Task description — Without the images, write out all of the following entries exactly.

Stored dataset items:
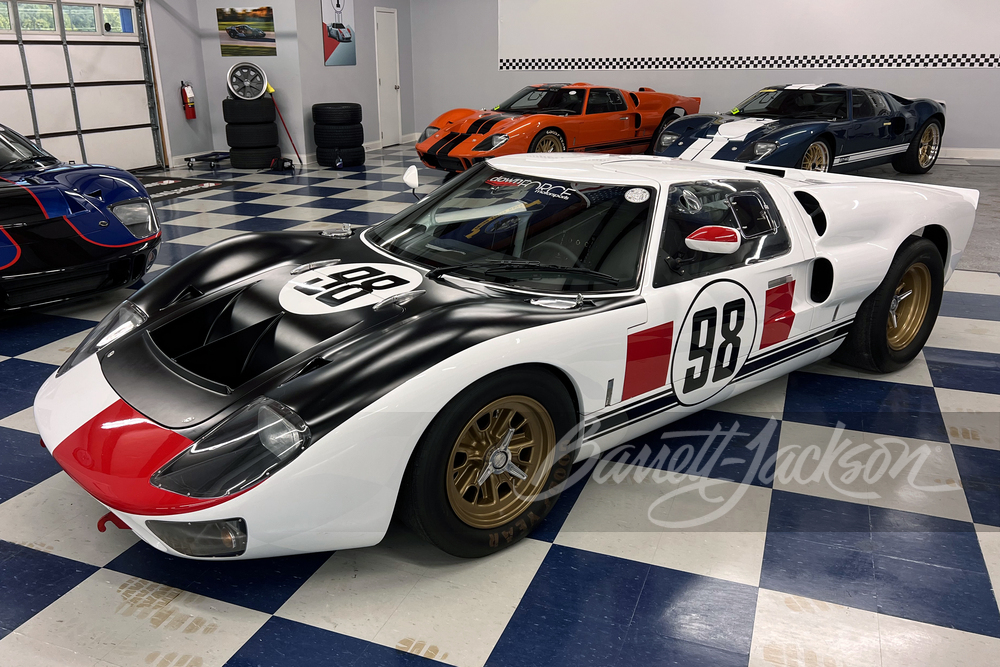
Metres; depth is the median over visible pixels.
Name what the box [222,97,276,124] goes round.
tire
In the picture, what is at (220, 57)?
back wall
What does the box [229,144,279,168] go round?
tire
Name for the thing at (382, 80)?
door
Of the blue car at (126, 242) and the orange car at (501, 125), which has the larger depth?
the orange car at (501, 125)
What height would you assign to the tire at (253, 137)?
0.280 m
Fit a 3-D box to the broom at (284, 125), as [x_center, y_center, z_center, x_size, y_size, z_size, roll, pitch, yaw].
[-2.894,-2.817,9.727,0.534,1.022,0.239,2,21,5]
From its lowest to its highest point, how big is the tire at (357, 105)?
0.296 m
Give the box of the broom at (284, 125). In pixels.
[267,84,302,168]
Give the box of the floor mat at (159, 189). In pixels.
[138,173,234,200]
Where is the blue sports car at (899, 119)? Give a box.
[650,84,947,177]
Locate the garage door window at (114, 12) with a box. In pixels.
[101,4,134,34]
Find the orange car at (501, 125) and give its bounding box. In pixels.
[414,84,699,172]
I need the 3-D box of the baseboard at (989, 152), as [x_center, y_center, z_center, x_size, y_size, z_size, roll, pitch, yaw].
[5.297,-2.622,10.263,8.102,0.120,0.018,8,22,20]
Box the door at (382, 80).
[373,5,401,146]
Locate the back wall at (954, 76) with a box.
[410,0,999,154]
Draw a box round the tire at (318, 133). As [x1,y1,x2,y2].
[313,124,363,139]
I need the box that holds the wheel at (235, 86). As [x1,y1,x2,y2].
[226,61,268,99]
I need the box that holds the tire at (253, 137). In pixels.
[226,124,279,147]
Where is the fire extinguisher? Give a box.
[179,81,196,119]
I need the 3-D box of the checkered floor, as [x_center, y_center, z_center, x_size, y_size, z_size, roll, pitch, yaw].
[0.256,-0.505,5.119,11.067,0.108,12.706,8,22,20]
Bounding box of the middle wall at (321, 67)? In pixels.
[295,0,413,161]
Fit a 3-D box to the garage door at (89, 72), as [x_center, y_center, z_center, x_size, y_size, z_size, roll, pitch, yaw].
[-4.970,-2.846,7.980,0.172,2.371,2.809,8,22,20]
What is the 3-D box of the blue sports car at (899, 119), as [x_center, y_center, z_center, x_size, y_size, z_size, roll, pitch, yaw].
[3.398,-2.328,8.279,4.101,1.044,1.756,-16,26,-37]
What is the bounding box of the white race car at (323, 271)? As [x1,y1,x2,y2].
[35,153,985,565]
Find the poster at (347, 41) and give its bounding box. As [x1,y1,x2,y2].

Expected answer —
Metres; depth is the median over visible pixels.
Name what the box [222,97,276,124] goes round.
tire
In the picture, what is at (220, 57)?
back wall
What does the box [229,144,279,168] go round?
tire
Name for the thing at (382, 80)?
door
Of the blue car at (126, 242) and the orange car at (501, 125), which has the larger depth?
the orange car at (501, 125)
What height would you assign to the tire at (253, 137)?
0.280 m
Fit a 3-D box to the broom at (284, 125), as [x_center, y_center, z_center, x_size, y_size, z_size, roll, pitch, yaw].
[-2.894,-2.817,9.727,0.534,1.022,0.239,2,21,5]
From its lowest to its highest point, how big is the tire at (357, 105)?
0.296 m
Give the box of the broom at (284, 125). In pixels.
[267,84,302,168]
Give the box of the floor mat at (159, 189). In pixels.
[138,173,234,200]
Where is the blue sports car at (899, 119)? Give a box.
[650,84,947,177]
Locate the garage door window at (114, 12) with a box. In pixels.
[101,4,134,34]
Find the orange car at (501, 125) and give its bounding box. In pixels.
[414,84,699,172]
I need the 3-D box of the baseboard at (989, 152), as [x_center, y_center, z_center, x_size, y_size, z_size, roll, pitch, yaw].
[5.297,-2.622,10.263,8.102,0.120,0.018,8,22,20]
Box the door at (382, 80).
[373,5,401,146]
Locate the back wall at (954, 76) with a box.
[410,0,999,154]
Draw a box round the tire at (318, 133). As [x1,y1,x2,y2].
[313,124,363,139]
I need the box that holds the wheel at (235, 86). As [x1,y1,x2,y2].
[226,61,268,99]
I need the box that holds the tire at (253, 137). In pixels.
[226,124,279,147]
Where is the fire extinguisher? Give a box.
[179,81,196,119]
I need the 3-D box of the checkered floor, as [x_center, y_center, z_center, x_size, y_size, z_size, roll, pitch, yaw].
[0.256,-0.505,5.119,11.067,0.108,12.706,8,22,20]
Bounding box of the middle wall at (321, 67)? In pixels.
[295,0,413,161]
Fit a 3-D box to the garage door at (89, 72), as [x_center, y_center, z_center, x_size, y_size, z_size, roll, pitch, yaw].
[-4.970,-2.846,7.980,0.172,2.371,2.809,8,22,20]
What is the 3-D box of the blue sports car at (899, 119), as [x_center, y_center, z_center, x_size, y_size, z_size, roll, pitch, yaw].
[3.398,-2.328,8.279,4.101,1.044,1.756,-16,26,-37]
What is the bounding box of the white race car at (323, 271)? As [x1,y1,x2,y2].
[35,153,985,565]
Find the poster at (347, 41) and give its bounding box. As [x1,y1,x2,y2].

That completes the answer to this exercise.